We catch up with David Perry as he puts Gaikai to the mercy of the masses

David Perry: Cloud control

Last week David Perry said he “decided to stop coming up with excuses not to launch Gaikai” and sent out beta invites to 1,000 enthusiasts.

His company will now send out invites in waves of 10,000, he writes, “until all issues are fixed”.

Still with so many questions in the air, Develop sat down with Perry to outline the next year for his company.

Many people expected Gaikai to launch in full this year, how has business been going?
We’ve gone through some changes at Gaikai since Intel invested in us, we’ve been looking at how to scale really big.

To justify the cost of the current servers we have to run multiple games on each one. And we’ve been designing a brand new server with Intel, and very close to finishing the first prototype.

We call it a zero day server; it’s got custom video cards, it’s amazing high tech and in fact we’ve just managed 14 World Of Warcrafts running on one server. That’s outrageous.

But it’s called a zero day server because we can get games on there really quickly – within 24 hours in fact. That’s a game changer for us. Imagine how useful that is to us in meetings by saying we can add a publishers’ games to Gaikai in a matter of hours.

So this has meant a delay in your operations?
No. This is actually a side-effect of something else. Our plan was to launch October 1st, but then we got an offer to launch on a large gaming website. We’ve been negotiating that deal for a little too long now, but now it’s almost done.

So, why we’ve been waiting, we’ve been building this second server type.

What’s happening with the full game service? Still on for 2011?
When it’s ready depends on how much focus we put on it – technically all the work is done.

The only hurdle now is to get television manufacturers to support high-performance video. They all have hardware decoding, but most have some limitation. They usually buffer the video, because they think you’re about to watch a movie, so we need to get that out of internet-ready TVs.

We started down this trail, talking to TV manufactures to take buffering out of their sets, and they’re already thinking about doing it anyway because they’re thinking about introducing video-conferencing.

So we look at this as screens as platforms; iPad, Facebook, TV sets, all browsers.

That’s why I was surprised you put a 2011 date on the full games service, because the possibilities are fairly wide open.
Well now we’re testing our tech with the Beta. I’ve hired companies to do compatibility testing – but I need millions of people to play to know that we’ve nailed it on all browsers.
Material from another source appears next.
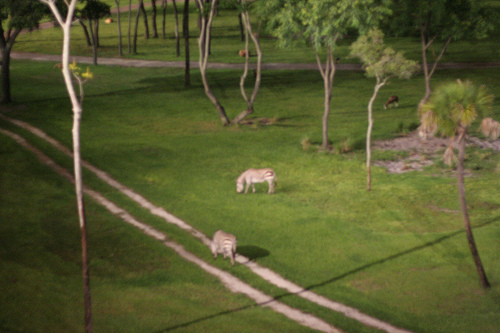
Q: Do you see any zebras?
A: Yes, there is a zebra.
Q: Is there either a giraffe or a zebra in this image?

So, is a full games service still planned for 2011?
Yes. There’s going to be a large announcement on who’s going to lead that initiative. We’ve got some one pretty important.
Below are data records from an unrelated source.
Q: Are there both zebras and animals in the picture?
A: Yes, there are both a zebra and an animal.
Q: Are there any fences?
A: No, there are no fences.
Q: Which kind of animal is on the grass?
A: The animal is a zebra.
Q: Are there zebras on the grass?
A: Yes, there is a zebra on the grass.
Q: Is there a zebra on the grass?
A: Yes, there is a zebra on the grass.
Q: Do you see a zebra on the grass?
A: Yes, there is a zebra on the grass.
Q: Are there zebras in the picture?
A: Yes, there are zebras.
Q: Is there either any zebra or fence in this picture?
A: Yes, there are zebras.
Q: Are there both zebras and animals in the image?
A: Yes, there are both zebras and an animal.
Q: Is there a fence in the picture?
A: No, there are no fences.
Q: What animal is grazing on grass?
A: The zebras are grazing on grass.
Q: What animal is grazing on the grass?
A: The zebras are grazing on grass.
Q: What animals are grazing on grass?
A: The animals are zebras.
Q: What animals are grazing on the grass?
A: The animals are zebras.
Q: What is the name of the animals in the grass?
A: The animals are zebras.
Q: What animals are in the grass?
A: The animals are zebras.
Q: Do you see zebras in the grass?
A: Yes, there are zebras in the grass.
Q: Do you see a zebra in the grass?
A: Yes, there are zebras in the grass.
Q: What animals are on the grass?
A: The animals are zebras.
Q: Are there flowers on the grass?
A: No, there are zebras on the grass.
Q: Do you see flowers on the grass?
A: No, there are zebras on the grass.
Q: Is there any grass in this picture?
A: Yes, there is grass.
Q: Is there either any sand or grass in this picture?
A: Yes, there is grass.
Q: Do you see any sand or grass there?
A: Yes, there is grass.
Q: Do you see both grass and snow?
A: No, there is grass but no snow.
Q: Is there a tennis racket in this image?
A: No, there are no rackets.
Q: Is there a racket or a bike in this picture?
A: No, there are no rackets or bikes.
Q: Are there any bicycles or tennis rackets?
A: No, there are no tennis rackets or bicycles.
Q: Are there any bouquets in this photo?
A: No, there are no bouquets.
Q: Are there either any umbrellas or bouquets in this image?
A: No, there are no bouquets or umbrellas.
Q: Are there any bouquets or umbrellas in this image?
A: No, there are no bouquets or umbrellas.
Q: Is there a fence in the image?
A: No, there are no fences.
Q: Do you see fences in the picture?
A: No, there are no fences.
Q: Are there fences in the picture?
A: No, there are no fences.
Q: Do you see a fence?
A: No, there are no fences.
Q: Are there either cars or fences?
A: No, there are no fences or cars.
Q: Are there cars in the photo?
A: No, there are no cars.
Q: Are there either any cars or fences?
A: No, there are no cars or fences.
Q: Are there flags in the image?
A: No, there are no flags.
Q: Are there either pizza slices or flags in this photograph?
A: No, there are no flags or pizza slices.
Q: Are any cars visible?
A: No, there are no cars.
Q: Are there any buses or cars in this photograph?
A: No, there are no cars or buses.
Is Gaikai on home consoles a possibility?
It’s not impossible.

Have you spoken to any of the console manufacturers?
You can imagine I have. An interesting moment in time was when OnLive basically stated to all the console manufacturers that it was trying to replace them – trying to dominate the TV – whereas we are trying to help console manufactures.

Gaikai on consoles is technically possible right now.

Do you expect to sign with a console manufacturer?
We’ll see. We’d like to partner with them, we’d like them to take advantage of game streaming. I don’t think it makes any sense for them to build their own network when Gaikai is already there for them – we’ve been working on this for three years.

I think consoles will eventually go digital-only. It’ll come in two phases; the first will be the consoles fully embracing streaming and all other online services. The second will be little Hockey putts – like Apple TV. They’ll be small $99 dollar things.

This year you signed a landmark deal with EA.
We wanted to try and land the number one entity in every category, and EA is the number one in PC publishing.

How’s business with Activision?
Very good. I would say we have about 100 deals in the air right now, with publishers, TV firms and so on. I haven’t have one single publisher flat out say no to us – all the big brands you know of have said no to us.